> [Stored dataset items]

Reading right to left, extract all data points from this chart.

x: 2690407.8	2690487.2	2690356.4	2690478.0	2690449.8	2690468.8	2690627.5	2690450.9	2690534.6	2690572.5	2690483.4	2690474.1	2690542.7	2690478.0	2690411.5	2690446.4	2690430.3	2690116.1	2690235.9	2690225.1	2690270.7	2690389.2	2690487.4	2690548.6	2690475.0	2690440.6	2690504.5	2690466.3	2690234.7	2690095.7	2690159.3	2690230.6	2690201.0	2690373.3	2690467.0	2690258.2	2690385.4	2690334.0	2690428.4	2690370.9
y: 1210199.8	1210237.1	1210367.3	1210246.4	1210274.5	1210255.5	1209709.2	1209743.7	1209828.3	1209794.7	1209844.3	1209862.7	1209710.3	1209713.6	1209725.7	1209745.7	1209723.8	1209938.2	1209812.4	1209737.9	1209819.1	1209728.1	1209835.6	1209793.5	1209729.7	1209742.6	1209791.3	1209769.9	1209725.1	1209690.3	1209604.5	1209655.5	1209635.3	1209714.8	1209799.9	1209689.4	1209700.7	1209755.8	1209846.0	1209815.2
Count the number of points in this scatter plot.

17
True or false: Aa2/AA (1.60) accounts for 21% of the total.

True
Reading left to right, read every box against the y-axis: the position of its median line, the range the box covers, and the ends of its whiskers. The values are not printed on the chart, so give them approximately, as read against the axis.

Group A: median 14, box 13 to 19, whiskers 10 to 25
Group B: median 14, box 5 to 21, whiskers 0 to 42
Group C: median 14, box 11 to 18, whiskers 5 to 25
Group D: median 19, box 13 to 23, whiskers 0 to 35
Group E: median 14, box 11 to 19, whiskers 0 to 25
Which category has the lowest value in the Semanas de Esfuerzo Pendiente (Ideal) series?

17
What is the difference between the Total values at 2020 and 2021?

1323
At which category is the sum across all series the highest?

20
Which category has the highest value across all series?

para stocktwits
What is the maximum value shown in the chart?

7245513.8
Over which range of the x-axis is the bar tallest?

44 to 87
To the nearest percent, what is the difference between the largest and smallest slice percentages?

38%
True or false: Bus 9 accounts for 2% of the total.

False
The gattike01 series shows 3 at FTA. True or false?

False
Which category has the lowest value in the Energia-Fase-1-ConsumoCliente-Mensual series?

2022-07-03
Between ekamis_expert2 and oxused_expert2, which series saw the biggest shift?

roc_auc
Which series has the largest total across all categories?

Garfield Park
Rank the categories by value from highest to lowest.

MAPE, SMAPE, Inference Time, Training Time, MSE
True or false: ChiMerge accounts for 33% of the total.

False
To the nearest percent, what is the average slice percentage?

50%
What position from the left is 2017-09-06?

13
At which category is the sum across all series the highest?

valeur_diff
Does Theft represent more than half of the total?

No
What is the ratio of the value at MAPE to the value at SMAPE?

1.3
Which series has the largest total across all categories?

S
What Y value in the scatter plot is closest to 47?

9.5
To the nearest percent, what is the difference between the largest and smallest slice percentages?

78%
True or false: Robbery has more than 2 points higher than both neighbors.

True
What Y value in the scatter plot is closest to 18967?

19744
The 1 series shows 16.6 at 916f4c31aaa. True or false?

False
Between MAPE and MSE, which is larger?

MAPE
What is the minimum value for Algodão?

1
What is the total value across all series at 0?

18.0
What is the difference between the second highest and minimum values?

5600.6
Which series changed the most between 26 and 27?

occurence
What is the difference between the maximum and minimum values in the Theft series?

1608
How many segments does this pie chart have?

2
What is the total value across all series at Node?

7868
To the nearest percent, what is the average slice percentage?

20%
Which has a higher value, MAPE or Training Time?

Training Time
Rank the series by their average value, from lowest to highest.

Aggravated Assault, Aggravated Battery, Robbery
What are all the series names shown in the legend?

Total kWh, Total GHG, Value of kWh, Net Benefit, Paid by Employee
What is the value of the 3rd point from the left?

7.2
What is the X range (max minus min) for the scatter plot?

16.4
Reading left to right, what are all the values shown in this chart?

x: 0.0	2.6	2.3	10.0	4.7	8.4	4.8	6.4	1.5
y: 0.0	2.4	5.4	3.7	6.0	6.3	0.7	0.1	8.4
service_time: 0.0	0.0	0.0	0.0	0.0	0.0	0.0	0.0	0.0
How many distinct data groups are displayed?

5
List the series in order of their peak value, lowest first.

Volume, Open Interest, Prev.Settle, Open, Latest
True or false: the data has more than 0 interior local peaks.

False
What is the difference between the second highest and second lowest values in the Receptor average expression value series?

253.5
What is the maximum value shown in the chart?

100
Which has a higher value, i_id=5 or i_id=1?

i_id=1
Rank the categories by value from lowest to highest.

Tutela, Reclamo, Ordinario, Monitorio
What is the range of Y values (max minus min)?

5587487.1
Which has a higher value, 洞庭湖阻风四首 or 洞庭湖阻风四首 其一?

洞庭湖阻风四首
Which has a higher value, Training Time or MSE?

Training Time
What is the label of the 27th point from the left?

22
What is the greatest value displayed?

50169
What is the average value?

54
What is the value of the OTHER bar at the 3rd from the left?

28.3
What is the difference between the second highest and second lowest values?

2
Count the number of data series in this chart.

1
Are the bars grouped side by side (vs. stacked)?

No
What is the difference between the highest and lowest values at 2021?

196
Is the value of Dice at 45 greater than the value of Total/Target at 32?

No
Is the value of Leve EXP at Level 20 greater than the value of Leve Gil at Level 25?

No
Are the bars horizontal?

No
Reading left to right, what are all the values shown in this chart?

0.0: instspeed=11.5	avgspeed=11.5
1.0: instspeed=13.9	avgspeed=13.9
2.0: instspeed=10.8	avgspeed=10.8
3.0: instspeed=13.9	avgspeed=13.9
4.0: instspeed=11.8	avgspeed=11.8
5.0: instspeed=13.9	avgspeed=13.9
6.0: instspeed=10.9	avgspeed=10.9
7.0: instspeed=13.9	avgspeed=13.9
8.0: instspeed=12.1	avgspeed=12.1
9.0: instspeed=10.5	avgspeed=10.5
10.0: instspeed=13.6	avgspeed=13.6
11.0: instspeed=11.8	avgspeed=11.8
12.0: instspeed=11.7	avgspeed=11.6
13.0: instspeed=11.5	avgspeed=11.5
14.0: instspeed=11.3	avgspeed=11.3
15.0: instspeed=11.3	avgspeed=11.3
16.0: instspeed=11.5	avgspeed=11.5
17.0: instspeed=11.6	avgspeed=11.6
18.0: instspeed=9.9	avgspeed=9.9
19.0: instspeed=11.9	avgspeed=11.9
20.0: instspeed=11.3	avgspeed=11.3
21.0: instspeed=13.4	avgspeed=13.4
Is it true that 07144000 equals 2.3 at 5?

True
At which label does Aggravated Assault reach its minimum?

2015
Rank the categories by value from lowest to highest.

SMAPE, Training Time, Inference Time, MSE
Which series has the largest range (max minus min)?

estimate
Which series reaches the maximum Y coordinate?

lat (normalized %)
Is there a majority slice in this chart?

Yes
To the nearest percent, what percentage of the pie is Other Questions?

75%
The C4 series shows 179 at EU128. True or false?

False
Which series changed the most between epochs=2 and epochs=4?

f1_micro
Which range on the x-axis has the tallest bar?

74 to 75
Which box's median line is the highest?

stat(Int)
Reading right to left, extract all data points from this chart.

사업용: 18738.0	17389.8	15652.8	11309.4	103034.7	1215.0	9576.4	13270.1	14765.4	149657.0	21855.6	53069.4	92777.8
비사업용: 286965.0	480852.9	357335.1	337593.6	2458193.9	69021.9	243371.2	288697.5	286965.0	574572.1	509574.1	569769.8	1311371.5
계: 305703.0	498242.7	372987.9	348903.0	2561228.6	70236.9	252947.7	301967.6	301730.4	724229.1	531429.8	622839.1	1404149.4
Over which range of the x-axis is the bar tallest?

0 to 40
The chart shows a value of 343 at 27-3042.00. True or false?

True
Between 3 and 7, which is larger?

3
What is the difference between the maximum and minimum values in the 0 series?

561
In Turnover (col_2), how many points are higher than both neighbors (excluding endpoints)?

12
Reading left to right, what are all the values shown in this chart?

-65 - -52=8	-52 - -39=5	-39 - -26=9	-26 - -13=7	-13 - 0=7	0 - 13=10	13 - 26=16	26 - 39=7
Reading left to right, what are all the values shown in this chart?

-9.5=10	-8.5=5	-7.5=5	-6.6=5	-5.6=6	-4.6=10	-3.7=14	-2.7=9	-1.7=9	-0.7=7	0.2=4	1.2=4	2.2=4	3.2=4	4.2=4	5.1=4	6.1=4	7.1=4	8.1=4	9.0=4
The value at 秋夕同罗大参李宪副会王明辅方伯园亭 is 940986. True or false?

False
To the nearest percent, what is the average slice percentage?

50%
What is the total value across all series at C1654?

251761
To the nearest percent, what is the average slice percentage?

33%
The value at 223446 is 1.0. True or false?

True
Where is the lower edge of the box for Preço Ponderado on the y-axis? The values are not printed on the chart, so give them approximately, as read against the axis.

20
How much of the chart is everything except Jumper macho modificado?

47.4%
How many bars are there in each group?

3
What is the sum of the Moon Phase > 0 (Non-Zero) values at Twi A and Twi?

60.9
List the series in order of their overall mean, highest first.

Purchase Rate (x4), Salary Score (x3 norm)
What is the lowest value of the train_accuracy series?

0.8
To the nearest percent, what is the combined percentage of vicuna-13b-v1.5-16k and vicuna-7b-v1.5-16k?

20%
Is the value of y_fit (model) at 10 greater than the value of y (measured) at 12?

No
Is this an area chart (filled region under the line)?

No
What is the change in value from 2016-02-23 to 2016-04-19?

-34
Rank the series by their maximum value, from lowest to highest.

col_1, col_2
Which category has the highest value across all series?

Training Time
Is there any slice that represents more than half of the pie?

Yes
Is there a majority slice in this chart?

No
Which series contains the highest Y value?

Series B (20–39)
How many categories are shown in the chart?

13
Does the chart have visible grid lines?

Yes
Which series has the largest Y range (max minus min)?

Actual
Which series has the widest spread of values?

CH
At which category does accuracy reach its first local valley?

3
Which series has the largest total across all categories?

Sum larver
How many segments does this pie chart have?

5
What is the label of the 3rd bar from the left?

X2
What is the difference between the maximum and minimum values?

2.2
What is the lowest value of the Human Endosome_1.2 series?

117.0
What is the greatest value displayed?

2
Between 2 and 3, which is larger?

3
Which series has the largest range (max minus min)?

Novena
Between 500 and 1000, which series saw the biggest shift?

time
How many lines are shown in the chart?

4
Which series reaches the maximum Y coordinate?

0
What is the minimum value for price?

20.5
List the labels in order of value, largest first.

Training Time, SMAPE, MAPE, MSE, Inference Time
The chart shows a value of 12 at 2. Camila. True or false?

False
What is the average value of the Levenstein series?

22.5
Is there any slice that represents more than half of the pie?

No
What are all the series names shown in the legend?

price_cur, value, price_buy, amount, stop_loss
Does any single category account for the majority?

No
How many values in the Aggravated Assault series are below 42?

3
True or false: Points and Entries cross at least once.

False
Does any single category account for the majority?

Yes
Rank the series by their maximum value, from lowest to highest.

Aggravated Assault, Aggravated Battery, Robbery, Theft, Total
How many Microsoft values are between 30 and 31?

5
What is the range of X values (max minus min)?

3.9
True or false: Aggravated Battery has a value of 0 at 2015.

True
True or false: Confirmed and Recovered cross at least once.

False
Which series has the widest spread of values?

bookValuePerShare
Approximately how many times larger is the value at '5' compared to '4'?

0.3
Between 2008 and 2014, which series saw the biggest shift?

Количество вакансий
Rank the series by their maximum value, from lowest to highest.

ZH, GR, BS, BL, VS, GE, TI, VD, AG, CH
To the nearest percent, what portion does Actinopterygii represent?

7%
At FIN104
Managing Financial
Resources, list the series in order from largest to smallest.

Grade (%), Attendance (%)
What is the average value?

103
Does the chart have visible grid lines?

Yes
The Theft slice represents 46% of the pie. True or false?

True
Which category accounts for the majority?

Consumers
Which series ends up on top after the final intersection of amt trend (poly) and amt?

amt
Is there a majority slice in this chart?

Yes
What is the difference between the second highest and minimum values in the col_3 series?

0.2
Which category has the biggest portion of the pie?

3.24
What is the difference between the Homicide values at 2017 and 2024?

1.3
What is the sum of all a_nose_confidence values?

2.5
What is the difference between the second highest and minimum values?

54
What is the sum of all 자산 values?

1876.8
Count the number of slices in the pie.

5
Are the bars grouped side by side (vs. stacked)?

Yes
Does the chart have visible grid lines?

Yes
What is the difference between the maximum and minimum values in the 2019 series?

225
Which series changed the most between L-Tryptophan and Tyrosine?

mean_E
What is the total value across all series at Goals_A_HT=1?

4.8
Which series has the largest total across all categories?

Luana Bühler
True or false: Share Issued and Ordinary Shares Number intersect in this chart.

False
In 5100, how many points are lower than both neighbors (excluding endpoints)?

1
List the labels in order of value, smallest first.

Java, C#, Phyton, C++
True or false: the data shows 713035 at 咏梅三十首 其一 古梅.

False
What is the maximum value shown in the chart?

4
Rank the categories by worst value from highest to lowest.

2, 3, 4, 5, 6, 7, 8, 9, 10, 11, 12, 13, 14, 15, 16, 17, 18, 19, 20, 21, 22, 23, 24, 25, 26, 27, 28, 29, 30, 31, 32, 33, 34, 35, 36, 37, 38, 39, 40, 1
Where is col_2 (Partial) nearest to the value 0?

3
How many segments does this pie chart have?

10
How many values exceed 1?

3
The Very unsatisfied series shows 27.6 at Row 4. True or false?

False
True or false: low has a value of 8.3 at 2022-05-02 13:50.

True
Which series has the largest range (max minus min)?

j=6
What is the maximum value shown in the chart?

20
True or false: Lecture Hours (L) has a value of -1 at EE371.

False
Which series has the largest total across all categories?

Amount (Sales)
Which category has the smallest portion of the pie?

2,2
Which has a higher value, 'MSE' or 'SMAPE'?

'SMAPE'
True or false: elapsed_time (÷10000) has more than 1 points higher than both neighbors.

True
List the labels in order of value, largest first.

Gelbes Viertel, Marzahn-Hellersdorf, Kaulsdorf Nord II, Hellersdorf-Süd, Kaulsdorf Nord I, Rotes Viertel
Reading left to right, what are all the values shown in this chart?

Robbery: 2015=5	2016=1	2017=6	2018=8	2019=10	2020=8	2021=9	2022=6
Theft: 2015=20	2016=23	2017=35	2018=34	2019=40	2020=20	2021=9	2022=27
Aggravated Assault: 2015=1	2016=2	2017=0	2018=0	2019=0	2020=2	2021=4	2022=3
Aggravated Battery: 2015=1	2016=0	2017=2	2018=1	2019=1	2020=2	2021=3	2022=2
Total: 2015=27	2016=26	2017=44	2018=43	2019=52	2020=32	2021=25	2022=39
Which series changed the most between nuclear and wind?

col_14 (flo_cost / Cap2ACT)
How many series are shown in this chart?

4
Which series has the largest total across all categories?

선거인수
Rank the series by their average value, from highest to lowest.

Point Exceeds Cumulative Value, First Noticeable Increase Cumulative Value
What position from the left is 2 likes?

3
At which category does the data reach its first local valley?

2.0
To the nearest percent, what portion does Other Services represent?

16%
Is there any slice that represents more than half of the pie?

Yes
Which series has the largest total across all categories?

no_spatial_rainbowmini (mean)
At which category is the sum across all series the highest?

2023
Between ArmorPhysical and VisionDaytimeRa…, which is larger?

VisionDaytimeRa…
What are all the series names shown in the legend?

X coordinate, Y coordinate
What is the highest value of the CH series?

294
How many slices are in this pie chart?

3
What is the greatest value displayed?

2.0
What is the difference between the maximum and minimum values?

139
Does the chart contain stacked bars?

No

> [EXERCISE AIM]
Pull out each line above that contains the word "slices".

> [RESULT OF THE TASK]
Count the number of slices in the pie.
How many slices are in this pie chart?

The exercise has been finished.